START RECORDS PROVIDED
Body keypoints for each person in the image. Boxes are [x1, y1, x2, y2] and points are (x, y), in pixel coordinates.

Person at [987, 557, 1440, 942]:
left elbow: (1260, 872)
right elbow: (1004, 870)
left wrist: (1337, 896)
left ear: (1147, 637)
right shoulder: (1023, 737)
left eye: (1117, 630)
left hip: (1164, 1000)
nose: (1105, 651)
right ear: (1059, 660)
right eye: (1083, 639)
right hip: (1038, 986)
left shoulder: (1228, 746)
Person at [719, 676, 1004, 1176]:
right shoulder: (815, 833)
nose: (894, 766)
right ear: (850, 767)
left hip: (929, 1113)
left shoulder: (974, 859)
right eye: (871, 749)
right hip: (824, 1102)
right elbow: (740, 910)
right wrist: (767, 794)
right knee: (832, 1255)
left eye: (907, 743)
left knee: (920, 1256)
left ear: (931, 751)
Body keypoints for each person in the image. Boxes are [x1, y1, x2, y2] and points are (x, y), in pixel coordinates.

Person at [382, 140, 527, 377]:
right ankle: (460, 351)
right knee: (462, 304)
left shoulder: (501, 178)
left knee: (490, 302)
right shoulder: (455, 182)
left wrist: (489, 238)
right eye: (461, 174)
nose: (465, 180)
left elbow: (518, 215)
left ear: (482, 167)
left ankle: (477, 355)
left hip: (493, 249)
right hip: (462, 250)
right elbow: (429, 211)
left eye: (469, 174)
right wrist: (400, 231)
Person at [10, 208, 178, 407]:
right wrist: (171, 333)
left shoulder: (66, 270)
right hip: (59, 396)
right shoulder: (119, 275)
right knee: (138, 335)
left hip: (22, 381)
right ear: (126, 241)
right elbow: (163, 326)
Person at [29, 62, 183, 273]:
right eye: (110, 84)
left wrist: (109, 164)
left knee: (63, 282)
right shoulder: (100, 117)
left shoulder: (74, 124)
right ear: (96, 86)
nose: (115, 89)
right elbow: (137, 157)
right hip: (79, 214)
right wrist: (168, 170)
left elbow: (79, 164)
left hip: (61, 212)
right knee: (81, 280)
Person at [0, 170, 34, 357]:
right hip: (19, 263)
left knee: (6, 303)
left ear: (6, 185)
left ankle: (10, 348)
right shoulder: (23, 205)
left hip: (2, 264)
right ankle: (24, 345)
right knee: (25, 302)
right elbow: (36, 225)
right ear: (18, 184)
END RECORDS PROVIDED
START RECORDS PROVIDED
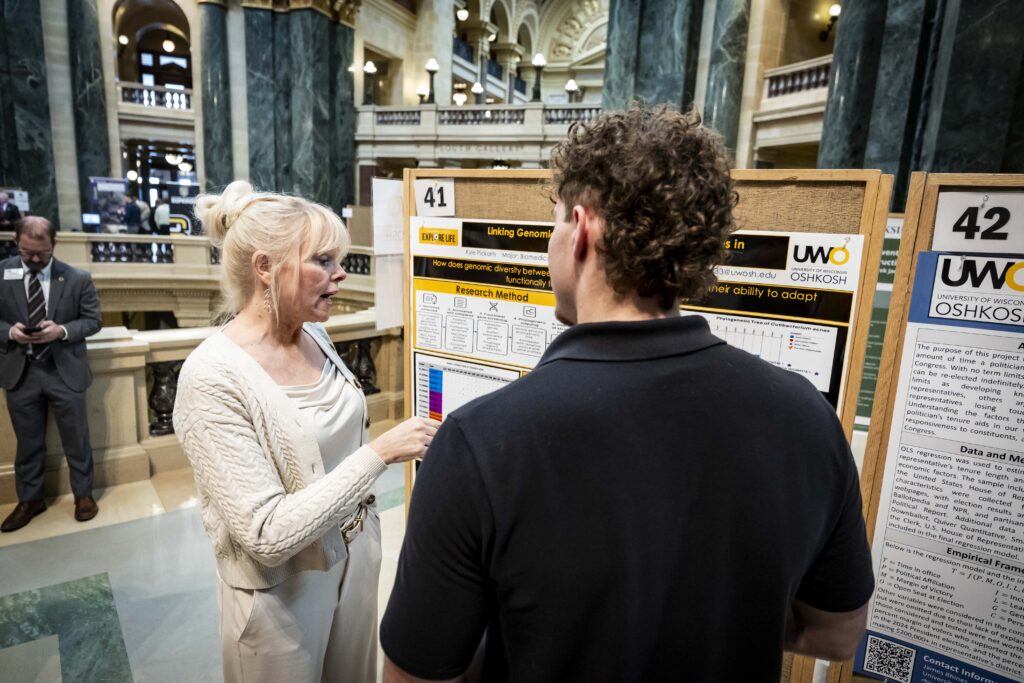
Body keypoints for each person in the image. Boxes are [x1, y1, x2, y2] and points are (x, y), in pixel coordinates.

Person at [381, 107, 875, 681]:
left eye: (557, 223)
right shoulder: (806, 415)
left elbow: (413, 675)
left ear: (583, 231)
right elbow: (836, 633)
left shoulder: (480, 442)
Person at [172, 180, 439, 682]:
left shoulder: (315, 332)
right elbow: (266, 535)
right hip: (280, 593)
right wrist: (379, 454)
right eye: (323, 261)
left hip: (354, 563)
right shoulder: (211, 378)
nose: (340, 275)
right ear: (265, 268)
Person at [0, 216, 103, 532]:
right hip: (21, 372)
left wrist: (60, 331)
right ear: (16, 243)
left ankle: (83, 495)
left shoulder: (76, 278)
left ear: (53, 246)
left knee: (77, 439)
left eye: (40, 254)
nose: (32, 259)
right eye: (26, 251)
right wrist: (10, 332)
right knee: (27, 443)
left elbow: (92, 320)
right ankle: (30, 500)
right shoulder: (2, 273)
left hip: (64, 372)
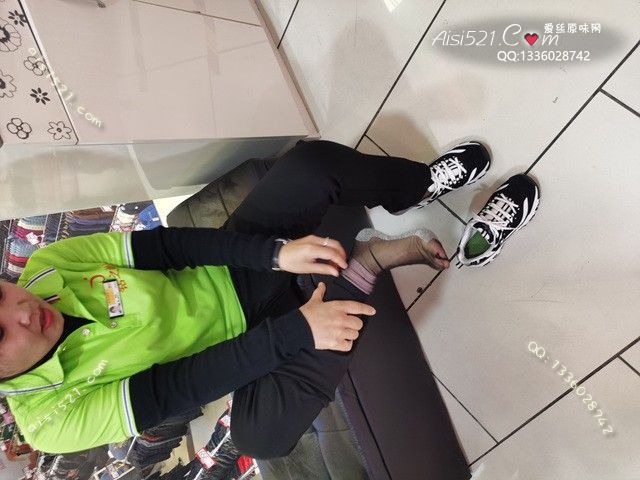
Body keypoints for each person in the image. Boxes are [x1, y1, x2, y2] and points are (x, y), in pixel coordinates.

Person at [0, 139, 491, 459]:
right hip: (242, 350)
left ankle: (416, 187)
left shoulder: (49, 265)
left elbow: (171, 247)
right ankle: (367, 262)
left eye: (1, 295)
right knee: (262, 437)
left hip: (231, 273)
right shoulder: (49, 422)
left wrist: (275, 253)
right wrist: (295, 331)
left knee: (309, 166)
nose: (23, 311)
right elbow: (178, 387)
END RECORDS PROVIDED
I'd like the lines above repeated exactly, from the one that contains "right ankle: (30, 500)" through the one that contains "right elbow: (178, 387)", with no pictures.

right ankle: (30, 500)
right shoulder: (2, 273)
left hip: (64, 372)
Body keypoints for each person in the image. Boxes are [x1, y1, x2, y2] and points are (x, y), in pixel coordinates.

Person at [0, 139, 491, 459]:
right hip: (242, 350)
left ankle: (416, 187)
left shoulder: (49, 265)
left elbow: (171, 247)
right ankle: (367, 262)
left eye: (1, 295)
right knee: (262, 437)
left hip: (231, 273)
right shoulder: (49, 422)
left wrist: (275, 253)
right wrist: (295, 331)
left knee: (309, 166)
nose: (23, 311)
right elbow: (178, 387)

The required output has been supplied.